Most of the implications with that fact should be covered in another post, but for this post, regarding time, business owners should make sure that employees have enough time to get and enjoy a healthy meal rather than scarfing down whatever is quick-to-eat and non-perishable.
A Full Day Off
Thomas Loveday was also reported to believe, “From the sickness rates at different munitions factories, he concluded that ‘the effect of long hours, much overtime, and especially Sunday labour, upon health is undoubtedly most deleterious’.
Employees should always have a day off per week to relax and recharge. Also, encourage them to not remotely tune into work via their cell phones or emails on their days off. A day off isn’t really an effective opportunity to rest if you’re still working.
Mobility and Short Breaks
Encourage employees to walk around. Sitting or standing for too long makes employees uncomfortable and bored. Neither of those states makes a person productive. Allow them frequent opportunities to walk, even if it’s just a short distance. They might dust something, straighten something, take a document to someone, grab a drink, anything.
Inc.com gave this tip that adds to this idea:
“Schedule short breaks so that employees can interact and check in with loved ones.”

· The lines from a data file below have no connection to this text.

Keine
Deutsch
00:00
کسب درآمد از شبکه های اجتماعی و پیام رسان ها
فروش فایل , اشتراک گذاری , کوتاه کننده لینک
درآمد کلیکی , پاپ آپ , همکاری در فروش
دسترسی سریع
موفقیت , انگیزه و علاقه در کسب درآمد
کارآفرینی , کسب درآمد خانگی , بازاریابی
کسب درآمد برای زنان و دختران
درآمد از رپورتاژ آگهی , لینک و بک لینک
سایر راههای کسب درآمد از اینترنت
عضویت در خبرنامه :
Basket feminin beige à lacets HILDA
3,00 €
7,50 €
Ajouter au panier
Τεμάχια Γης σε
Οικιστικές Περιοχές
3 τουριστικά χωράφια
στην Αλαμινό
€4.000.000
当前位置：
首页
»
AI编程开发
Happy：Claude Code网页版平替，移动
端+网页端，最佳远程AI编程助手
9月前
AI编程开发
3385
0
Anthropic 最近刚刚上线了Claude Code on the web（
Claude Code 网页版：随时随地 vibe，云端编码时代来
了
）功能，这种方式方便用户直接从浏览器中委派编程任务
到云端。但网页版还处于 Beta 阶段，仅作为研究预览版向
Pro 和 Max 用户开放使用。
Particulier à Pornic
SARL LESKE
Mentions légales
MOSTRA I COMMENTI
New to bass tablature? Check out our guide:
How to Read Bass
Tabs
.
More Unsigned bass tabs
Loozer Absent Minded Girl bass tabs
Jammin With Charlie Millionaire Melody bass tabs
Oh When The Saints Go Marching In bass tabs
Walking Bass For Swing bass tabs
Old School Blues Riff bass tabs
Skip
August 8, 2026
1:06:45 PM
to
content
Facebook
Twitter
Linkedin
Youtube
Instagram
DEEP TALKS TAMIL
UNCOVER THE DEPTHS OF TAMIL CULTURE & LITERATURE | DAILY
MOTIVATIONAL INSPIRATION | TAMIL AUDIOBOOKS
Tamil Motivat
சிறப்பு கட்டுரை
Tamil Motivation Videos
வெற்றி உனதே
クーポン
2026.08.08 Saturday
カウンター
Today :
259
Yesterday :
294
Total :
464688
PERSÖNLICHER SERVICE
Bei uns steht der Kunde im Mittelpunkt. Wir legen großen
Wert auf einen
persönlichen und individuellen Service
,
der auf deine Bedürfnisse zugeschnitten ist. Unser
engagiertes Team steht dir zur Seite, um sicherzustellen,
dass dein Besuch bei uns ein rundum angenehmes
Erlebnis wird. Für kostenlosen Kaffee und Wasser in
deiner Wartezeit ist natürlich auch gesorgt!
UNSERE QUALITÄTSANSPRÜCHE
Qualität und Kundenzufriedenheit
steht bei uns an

Here’s a great tip from Healthline:
“The Atlantic reports that the perfect work-break balance is 52 consecutive minutes of work and 17 minutes for break. So take 17-minute breaks throughout your day to walk outside, talk with a friend, or do some light stretching. This might help you overcome daytime sleepiness.”
Opportunities to Improve Wellness
Give them access to resources to improve their wellness such as access to a spa, masseuse, a gym, or a rec room. and encourage them to use them even if it means taking an unscheduled break or coming in thirty minutes late. This is a valuable opportunity for employees to improve their wellness in real time.
Alex Pentland, Director of MIT’s Human Dynamics Laboratory, shares the following information with the Harvard Business Review:
“We advised the center’s manager to revise the employees’ coffee break schedule so that everyone on a team took a break at the same time. That would allow people more time to socialize with their teammates, away from their workstations. Though the suggestion flew in the face of standard efficiency practices, the manager was baffled and desperate, so he tried it. And it worked: AHT fell by more than 20% among lower-performing teams and decreased by 8% overall at the call center. Now the manager is changing the break schedule at all 10 of the bank’s call centers (which employ a total of 25,000 people) and is forecasting $15 million a year in productivity increases. He has also seen employee satisfaction at call centers rise, sometimes by more than 10%.”
Offer them flexibility. If you can offer an employee the opportunity to leave an hour early or choose the specific days they work each week, they can better manage their work/life balance. It is important for employees to take care of things they need taken care of so they don’t worry about it at work.
If possible for the work to be done, work-from-home days are a great option for helping employees maintain a healthy work/life balance.
Offer paid time off as a reward for high productivity. It could be a nice reward for anybody and a valuable tool when employees have an emergency or need to take a mental health day.
In a previous post we wrote:
“Does business slack off during the summer or just after Christmas? Maybe you could shave a little time off the work day too. Less time might not be the answer, but different hours. In your town, there may be an event that affects how things run in the whole town, you might open or close at different hours while that is going on, or do the same during the summer or during daylight saving time fall back periods so people don’t have to arrive before sunrise.”
Giving employees a little extra time to take care of themselves and energize their brains is an investment in productivity. At first glance, you may be thinking, less time equals less work, but because these policies improve productivity, you will actually get more and better work from your employees.